* GOAL 1
According to the Siqueiros passage, in which city did Siqueiros run his "Experimental Workshop" in the 1930s?
* GOAL 2
Duplicate everything in the Siqueiros passage from "In 1914, he" down to "Party with Rivera.".

* GIVEN PASSAGE
In 1914, he joined the constitutionalist army of President Carranza. As a member of the Congreso de Soldados-Artistas in Guadalajara, he was sent in 1919 to Paris as both a military attaché and an artist on scholarship. He also traveled to Italy before returning to Mexico in 1922 to participate in a governmentsponsored mural program. In 1923, Siqueiros was elected to the executive committee of the Mexican Communist Party with Rivera.
Siqueiros’s unwavering Communist beliefs spilled over into his art, which in both content and creation is unabashedly agitprop. He eschewed fresco painting with its traditionally Renaissance and Mexican connotations in favor of modern industrial materials—despite imperfect results—such as pyroxylin, which dries extremely quickly. He wanted his art and its impact to be direct and immediate. Siqueiros once stated that “one can play a revolutionary anthem on a church organ but it is not an instrument suitable for the purposes.” His innovative working methods attracted a following beyond Mexico. Siqueiros ran his “Experimental Workshop” in New York in the 1930s, and it was there that Jackson Pollock learned about throwing and pouring paint to achieve unpredictable results. Siqueiros encouraged Pollock and other New York painters at the workshop to use commercial paints and work on canvases tacked to the floor.
As a commemoration to a political martyr, Heroic Voice is a strong first representative work of Siqueiros in the Meadows collection. Heroic Voice combines the portrait of a fallen hero with a reprisal of one of Siqueiros’s most iconic works, New Democracy. Created in 1945, New Democracy is a 40-foot mural painted on the walls of the Palacio de Bellas Artes in Mexico City. In its lower section, Heroic Voice recalls the central panel of this mural, which depicts a woman bursting from the earth’s crust with volcanic force. Her Phrygian cap indicates that she is a revolutionary, bringing forth freedom with the toppling of fascism, represented by a fallen Nazi soldier (identifiable by his helmet) underneath the large fist.
The upper section of the lithograph depicts Rubén Salazar, noted Los Angeles Times reporter, who became a martyr of the Chicano movement. He was killed on August 29, 1970, while covering the story of the National Chicano Moratorium March against the Vietnam War—the largest Mexican-American demonstration ever to take place in the United States. While stopping for a drink at the Silver Dollar Bar (near the site of the anti-war demonstration), Salazar was struck in the head by a tear gas projectile shot at short-range by police into the establishment. Though his death was ruled a homicide by the county coroner, the deputy sheriff involved was never prosecuted. During his career, Salazar had investigated reports of police brutality and had received death threats from the Los Angeles County sheriff; the circumstances surrounding his death were therefore considered highly suspect.
This lithograph is an homage to Salazar, whose voice spoke for the Chicano movement and its fight for equal application of democratic principles. His fight paralleled that of Siqueiros’s theoretical revolutionary woman of New Democracy in the wake of World War II. Siqueiros’s choice of lithography as the medium for this portrait of a hero was surely a conscious one. Lithography in Mexico historically has been a vehicle for nationalistic messages since its introduction to the country in 1826. By the turn of the century, woodcut had replaced lithography as the favored printmaking form; lithography at that point had assumed negative commercial and academic associations. In the 1920s and 1930s, however, lithography was revitalized and reintroduced into art school curricula. Established artists like Siqueiros, Rivera and Orozco recognized the medium’s ability to make their mural imagery transportable, not only for commercial reasons, but also as a vehicle to transport the political messages of their lithographs to a broader audience. Prints could be a surrogate for mural iconography, as is the case with Heroic Voice.
In this lithograph, Siqueiros connected the anti-fascist declaration of New Democracy from 1945 with the political message conveyed decades later by the life—and death—of Salazar. This lithograph was generously donated by Mrs. Jean Stein, an avid print collector and patron of the Meadows Museum.

* Entries from a dataset
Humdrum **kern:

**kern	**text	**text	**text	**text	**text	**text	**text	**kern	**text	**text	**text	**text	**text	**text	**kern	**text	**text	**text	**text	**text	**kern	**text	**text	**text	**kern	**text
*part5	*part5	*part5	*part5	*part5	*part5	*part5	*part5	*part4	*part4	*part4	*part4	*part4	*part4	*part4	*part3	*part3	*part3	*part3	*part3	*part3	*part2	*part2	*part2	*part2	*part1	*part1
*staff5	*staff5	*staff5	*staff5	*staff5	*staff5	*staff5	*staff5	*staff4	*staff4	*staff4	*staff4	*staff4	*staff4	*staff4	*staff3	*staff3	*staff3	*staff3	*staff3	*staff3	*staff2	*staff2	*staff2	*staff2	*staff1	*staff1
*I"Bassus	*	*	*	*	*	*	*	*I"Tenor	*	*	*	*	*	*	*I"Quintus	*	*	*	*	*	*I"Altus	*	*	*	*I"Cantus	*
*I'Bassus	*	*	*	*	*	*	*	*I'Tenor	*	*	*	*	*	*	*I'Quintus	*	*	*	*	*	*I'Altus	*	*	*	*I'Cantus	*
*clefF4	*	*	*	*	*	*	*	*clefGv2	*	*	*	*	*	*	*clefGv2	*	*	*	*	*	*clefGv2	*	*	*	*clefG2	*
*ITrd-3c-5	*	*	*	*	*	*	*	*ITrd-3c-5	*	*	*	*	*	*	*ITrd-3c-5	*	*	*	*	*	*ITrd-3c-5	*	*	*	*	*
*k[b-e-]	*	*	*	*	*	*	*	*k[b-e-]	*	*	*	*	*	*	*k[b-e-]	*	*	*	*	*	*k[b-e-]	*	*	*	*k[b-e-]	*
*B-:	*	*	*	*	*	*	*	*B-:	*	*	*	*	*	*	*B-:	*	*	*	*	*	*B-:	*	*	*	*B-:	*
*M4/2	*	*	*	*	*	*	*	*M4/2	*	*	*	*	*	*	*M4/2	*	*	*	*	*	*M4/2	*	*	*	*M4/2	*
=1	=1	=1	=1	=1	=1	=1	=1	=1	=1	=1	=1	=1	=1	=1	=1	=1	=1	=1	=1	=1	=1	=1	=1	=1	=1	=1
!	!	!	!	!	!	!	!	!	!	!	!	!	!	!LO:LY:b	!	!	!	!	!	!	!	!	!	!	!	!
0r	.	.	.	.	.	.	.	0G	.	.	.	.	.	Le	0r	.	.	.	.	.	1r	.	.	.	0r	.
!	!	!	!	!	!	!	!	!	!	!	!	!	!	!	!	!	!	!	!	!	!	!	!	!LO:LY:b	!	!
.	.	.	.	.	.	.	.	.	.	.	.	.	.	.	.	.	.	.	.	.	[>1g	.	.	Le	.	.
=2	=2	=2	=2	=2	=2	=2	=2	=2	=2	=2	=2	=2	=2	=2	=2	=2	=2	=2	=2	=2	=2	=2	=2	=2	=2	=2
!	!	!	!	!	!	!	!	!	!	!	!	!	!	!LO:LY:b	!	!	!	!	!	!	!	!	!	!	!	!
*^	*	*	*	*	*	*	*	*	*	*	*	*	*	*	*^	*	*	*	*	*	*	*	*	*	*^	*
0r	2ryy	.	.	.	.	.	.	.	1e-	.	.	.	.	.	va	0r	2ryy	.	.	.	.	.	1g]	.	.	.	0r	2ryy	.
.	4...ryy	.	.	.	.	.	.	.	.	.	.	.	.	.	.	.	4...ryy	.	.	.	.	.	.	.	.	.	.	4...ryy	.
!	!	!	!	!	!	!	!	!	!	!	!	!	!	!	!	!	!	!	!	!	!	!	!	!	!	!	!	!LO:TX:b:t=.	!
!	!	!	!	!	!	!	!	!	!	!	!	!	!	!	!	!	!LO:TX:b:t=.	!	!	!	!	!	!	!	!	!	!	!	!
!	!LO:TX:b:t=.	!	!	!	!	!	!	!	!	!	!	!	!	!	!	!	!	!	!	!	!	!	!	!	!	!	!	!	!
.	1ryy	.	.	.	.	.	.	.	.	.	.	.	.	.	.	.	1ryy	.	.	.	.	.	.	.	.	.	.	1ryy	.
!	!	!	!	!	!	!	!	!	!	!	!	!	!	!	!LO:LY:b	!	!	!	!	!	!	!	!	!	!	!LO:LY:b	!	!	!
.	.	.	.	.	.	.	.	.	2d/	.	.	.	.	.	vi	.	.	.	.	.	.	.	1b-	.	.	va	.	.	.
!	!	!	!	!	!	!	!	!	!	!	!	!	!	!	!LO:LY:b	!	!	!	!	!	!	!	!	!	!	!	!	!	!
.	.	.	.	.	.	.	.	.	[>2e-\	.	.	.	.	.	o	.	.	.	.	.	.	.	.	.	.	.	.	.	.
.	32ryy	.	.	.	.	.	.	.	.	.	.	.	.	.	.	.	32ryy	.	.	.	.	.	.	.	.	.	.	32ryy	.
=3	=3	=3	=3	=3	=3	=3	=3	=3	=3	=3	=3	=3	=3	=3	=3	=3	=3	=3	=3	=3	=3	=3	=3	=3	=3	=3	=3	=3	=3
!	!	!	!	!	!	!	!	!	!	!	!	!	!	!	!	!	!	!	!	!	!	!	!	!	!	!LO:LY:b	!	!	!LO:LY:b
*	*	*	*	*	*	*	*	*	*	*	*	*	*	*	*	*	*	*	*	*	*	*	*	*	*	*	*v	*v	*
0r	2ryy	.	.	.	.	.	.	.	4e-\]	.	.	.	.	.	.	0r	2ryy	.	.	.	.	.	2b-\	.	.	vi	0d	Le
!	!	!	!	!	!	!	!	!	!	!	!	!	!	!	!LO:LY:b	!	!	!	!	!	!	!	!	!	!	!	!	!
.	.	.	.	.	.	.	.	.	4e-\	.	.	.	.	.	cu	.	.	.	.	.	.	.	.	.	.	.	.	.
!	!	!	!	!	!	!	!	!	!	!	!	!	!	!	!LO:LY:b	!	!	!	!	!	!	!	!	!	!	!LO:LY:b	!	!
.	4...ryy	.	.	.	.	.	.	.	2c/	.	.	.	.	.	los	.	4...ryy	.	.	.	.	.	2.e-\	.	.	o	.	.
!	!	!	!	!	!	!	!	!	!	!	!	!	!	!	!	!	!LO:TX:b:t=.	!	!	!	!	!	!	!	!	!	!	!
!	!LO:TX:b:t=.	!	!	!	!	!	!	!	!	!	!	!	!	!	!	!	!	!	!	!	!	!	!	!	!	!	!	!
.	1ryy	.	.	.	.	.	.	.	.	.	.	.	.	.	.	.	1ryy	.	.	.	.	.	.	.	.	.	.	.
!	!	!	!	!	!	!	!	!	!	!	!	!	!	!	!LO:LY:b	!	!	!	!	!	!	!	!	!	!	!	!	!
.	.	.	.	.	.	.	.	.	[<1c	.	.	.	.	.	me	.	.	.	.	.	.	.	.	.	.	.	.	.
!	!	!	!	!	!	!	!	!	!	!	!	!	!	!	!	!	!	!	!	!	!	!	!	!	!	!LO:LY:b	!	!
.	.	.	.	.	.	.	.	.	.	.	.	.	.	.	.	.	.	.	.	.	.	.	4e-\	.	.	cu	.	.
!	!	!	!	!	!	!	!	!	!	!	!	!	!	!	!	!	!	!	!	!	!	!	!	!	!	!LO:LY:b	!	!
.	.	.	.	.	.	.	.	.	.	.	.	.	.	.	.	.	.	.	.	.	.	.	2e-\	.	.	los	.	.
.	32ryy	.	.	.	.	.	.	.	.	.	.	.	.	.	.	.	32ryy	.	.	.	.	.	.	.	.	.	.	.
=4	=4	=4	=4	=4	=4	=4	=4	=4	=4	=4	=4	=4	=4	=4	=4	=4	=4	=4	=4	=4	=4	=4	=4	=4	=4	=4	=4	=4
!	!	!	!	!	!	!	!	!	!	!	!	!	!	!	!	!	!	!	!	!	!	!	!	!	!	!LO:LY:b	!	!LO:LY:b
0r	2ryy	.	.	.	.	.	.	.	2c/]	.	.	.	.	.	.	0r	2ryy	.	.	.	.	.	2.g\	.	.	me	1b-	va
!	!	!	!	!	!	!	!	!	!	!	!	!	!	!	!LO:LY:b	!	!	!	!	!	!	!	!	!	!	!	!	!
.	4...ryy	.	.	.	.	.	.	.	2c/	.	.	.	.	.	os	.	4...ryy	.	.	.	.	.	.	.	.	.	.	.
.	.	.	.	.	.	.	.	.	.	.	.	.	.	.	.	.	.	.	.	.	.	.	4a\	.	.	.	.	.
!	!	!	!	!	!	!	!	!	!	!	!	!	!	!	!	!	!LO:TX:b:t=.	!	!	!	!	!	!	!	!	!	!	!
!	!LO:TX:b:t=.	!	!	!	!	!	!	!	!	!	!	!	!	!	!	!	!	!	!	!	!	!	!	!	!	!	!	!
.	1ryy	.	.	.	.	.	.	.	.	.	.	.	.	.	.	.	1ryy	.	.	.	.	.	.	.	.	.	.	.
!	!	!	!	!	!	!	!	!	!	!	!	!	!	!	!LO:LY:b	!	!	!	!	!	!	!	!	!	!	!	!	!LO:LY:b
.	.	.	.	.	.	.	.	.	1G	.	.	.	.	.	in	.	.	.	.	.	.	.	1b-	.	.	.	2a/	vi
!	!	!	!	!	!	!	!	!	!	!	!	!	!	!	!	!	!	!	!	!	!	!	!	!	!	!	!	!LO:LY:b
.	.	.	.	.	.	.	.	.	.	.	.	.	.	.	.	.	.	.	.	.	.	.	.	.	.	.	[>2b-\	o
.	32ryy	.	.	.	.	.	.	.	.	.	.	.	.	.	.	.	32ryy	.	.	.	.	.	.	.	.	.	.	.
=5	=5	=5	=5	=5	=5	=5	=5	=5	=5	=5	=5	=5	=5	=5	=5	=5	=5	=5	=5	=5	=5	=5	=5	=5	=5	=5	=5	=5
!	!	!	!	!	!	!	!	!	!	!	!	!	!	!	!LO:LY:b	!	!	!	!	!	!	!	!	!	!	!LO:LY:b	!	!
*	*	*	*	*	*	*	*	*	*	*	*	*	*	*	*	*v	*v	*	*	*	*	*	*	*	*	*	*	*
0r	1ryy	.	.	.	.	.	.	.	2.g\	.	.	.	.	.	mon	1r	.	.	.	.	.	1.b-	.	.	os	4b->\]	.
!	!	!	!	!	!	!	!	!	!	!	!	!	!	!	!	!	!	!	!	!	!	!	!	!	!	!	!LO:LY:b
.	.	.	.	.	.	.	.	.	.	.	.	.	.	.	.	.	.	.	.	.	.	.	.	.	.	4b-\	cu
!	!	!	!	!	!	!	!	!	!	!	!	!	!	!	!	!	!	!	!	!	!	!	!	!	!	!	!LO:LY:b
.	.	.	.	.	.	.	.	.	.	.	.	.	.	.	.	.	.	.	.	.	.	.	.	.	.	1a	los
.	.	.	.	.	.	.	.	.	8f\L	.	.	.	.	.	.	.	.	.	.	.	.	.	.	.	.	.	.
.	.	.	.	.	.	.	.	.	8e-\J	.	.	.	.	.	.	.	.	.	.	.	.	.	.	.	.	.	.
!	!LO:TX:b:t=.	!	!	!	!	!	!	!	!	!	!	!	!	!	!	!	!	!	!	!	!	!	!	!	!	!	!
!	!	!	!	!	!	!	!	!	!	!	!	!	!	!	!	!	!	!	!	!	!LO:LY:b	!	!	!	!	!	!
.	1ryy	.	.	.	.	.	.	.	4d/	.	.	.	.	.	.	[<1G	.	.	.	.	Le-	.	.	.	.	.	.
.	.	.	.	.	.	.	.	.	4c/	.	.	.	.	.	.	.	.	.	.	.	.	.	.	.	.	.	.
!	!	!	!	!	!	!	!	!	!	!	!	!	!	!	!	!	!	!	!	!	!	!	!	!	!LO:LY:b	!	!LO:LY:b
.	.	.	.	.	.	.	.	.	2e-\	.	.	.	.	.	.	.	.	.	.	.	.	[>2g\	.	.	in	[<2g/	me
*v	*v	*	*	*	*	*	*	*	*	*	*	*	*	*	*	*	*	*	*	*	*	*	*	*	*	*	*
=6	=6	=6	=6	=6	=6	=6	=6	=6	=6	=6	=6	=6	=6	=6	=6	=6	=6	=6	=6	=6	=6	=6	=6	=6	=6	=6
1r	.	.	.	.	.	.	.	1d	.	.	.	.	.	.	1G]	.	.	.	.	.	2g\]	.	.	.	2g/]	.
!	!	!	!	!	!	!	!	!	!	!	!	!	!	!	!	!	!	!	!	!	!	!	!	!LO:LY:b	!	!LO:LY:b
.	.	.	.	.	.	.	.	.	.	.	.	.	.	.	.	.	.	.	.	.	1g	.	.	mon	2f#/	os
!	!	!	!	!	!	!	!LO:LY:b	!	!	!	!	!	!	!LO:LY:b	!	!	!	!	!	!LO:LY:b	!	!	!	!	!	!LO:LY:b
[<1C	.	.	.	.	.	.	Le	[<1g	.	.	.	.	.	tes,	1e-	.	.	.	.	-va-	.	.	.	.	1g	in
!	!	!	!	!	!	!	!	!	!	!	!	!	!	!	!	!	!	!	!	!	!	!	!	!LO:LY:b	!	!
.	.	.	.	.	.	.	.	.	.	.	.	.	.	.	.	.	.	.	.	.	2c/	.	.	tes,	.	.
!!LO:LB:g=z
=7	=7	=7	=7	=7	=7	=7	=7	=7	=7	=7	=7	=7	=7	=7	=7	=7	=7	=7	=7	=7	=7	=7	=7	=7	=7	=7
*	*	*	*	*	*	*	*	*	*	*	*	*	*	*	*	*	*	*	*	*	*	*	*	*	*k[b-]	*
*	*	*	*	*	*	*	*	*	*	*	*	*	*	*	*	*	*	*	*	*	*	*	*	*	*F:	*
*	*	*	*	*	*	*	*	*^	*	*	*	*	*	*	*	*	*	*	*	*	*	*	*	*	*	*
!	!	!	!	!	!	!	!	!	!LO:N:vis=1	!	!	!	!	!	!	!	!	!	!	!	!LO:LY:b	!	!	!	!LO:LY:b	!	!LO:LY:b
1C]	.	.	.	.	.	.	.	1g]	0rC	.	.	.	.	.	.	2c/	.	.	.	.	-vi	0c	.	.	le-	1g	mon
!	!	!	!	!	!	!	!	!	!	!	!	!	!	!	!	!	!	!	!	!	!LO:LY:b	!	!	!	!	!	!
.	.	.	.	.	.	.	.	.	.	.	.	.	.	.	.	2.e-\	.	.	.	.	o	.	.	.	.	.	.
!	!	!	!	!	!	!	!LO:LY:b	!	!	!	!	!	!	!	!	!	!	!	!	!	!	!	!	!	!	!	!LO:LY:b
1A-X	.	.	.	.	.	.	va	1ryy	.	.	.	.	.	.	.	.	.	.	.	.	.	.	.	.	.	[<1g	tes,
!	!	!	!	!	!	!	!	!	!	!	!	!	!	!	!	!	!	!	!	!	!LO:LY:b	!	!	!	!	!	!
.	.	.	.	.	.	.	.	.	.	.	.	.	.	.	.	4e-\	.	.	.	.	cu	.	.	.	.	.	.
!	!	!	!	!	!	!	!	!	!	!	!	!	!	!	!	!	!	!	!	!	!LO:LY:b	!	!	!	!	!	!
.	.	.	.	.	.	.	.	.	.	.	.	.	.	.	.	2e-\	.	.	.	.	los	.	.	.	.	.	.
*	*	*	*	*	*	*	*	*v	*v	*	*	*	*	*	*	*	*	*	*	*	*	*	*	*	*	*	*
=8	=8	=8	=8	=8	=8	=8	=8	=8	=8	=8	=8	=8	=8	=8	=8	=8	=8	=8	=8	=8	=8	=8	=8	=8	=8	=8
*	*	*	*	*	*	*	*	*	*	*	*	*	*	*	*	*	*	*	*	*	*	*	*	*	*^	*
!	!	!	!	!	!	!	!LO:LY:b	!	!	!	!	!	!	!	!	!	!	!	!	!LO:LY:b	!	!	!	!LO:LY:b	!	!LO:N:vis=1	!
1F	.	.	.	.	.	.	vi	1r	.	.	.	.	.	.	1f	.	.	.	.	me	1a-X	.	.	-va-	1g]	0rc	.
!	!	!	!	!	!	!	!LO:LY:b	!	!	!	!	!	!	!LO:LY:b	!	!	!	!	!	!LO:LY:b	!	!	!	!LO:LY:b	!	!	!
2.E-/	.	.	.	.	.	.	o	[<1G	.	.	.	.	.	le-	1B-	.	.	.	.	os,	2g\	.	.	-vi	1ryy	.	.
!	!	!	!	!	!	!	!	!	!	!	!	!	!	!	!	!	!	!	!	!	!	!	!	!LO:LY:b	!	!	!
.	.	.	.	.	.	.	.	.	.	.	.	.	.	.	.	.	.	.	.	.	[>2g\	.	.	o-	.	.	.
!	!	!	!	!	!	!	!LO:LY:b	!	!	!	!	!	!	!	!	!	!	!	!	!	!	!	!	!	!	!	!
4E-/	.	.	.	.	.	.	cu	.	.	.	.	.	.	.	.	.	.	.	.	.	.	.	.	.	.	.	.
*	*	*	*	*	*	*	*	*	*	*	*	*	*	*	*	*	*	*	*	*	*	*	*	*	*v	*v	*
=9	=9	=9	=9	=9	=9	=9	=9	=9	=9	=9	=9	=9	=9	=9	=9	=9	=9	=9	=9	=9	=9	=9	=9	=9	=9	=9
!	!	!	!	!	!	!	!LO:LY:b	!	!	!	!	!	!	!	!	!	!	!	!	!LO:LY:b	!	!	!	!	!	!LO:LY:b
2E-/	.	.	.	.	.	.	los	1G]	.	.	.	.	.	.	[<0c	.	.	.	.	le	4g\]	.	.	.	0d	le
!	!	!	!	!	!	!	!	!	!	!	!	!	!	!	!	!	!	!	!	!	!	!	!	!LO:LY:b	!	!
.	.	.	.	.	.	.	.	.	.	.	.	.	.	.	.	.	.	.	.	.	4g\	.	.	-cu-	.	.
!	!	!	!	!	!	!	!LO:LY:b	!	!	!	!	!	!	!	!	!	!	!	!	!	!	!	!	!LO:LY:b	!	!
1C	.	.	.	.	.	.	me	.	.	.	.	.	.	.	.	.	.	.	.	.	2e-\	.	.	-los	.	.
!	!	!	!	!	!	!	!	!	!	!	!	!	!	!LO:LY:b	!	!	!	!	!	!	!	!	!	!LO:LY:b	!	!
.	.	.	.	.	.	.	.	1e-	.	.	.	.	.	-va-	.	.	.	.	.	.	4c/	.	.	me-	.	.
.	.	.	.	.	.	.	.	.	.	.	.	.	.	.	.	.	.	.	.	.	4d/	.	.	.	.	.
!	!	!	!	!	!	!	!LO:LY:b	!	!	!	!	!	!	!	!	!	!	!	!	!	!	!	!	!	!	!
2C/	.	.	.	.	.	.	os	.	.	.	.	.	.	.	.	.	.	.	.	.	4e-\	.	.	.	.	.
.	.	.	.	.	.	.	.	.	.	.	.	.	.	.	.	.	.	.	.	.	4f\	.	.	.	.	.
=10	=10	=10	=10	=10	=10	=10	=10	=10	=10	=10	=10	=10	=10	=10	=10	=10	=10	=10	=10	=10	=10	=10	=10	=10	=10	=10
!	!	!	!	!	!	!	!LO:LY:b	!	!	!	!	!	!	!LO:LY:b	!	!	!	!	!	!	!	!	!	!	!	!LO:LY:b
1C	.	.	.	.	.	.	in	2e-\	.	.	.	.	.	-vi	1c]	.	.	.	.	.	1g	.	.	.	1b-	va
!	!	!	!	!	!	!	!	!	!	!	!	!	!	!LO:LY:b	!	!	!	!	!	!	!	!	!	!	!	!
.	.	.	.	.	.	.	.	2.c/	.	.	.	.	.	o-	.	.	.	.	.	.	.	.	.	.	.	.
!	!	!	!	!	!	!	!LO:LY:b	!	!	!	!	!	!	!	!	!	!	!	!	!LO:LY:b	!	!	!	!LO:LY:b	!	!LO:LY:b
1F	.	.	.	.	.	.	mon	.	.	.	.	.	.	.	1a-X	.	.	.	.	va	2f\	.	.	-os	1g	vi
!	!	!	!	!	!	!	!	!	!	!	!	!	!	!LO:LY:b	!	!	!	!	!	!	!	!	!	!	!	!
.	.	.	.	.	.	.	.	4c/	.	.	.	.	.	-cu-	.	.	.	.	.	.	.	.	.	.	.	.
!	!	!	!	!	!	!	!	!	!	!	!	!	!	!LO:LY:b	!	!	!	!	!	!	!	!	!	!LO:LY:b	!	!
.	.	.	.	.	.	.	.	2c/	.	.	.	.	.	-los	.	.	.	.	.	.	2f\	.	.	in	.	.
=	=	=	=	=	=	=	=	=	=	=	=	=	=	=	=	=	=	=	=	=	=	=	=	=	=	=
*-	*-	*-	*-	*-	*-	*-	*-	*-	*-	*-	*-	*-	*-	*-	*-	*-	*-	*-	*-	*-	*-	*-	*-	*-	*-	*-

* RESPONSE 1
New York

* RESPONSE 2
In 1914, he joined the constitutionalist army of President Carranza. As a member of the Congreso de Soldados-Artistas in Guadalajara, he was sent in 1919 to Paris as both a military attaché and an artist on scholarship. He also traveled to Italy before returning to Mexico in 1922 to participate in a governmentsponsored mural program. In 1923, Siqueiros was elected to the executive committee of the Mexican Communist Party with Rivera.